En primer lugar, tengo que reconocer que en estas cuatro acciones no parto de cero, sino que creo haber desarrollado con los años una cierta sensibilidad ante todo lo que implica la empatía. Con todo, y siendo honesto, tengo que decir que el camino que aún me queda por recorrer en este sentido no es corto, ni mucho menos. De las cuatro acciones, me siento más satisfecho de las dos primeras (no juzgar y evitar estereotipos y prejucios y escuchar activamente). El margen de mejora es mucho más acusado en el caso de las dos últimas (preguntar para comprender y acoger los sentimientos ajenos).

En segundo lugar, entiendo que las cuatro acciones se interrelacionan indefectiblemente, por lo que veo complicado parcelar su puesta en práctica en momentos sucesivos (a razón de una por semana).

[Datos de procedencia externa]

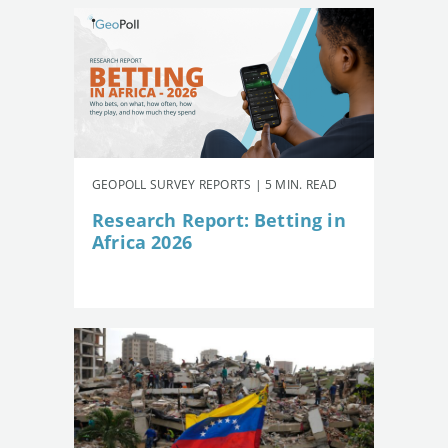
GEOPOLL SURVEY REPORTS | 5 MIN. READ
Research Report: Betting in
Africa 2026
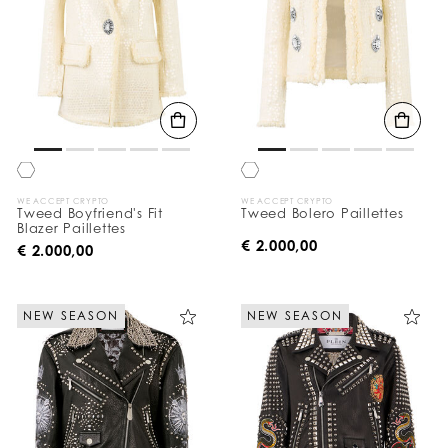
WE ACCEPT CRYPTO
WE ACCEPT CRYPTO
Tweed Boyfriend's Fit
Tweed Bolero Paillettes
Blazer Paillettes
€ 2.000,00
€ 2.000,00
NEW SEASON
NEW SEASON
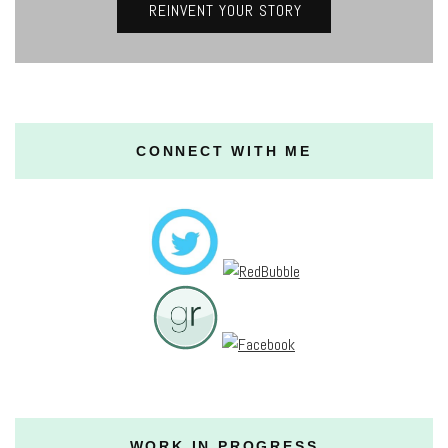
REINVENT YOUR STORY
CONNECT WITH ME
WORK IN PROGRESS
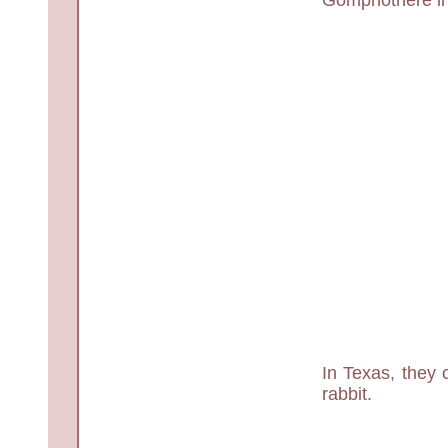
In Texas, they 
rabbit.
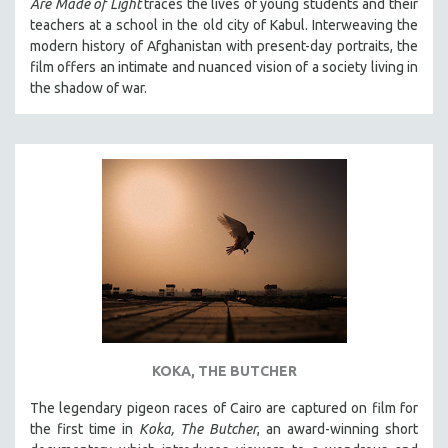
Are Made of Light
traces the lives of young students and their
teachers at a school in the old city of Kabul. Interweaving the
modern history of Afghanistan with present-day portraits, the
film offers an intimate and nuanced vision of a society living in
the shadow of war.
KOKA, THE BUTCHER
The legendary pigeon races of Cairo are captured on film for
the first time in
Koka, The Butcher
, an award-winning short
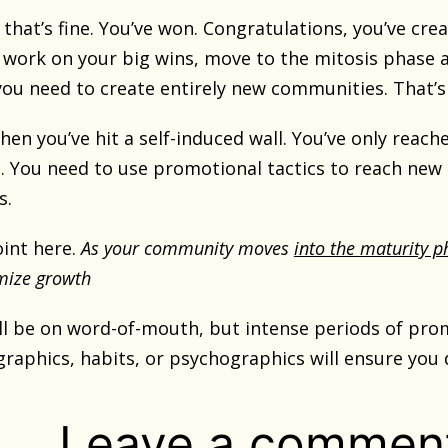
r, that’s fine. You’ve won. Congratulations, you’ve 
 work on your big wins, move to the mitosis phase a
you need to create entirely new communities. That’s
r, then you’ve hit a self-induced wall. You’ve only re
. You need to use promotional tactics to reach new
s.
oint here.
As your community moves
into the maturity p
mize growth
till be on word-of-mouth, but intense periods of pro
raphics, habits, or psychographics will ensure you 
Leave a commen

Sin embargo, poner el foco cada semana en una de ellas puede ser una manera de movilizar la consciencia al respecto. Imagino que a la larga ya no hará falta una práctica parcelada de las mismas, sino que las cuatro acciones (y alguna más) interactuarán al mismo tiempo una vez logrado su dominio.

Dicho esto, en esta primera semana me he fijado en la primera de las acciones: no juzgar y evitar estereotipos y prejuicios. Como ya he comentado, esta es una de las acciones en las que parto con cierta ventaja. Es decir, intento siempre llevarlo a cabo, lo cual no siempre significa que lo consiga. El conocimiento que tenemos de nuestro alumnado (y de nuestros compañeros) se teje a partir de las múltiples experiencias e interacciones que mantenemos con ellos. Es invevitable construir relatos sobre cómo son los otros. Ahora bien, el reto es que esos relatos no sean inamovibles y, por descontado, que no condicionen aquello que esperamos de ellos.

Dejamos para semanas sucesivas la valoración referida a las tres acciones restantes: escuchar activamente, preguntar para comprender y acoger los sentimientos ajenos.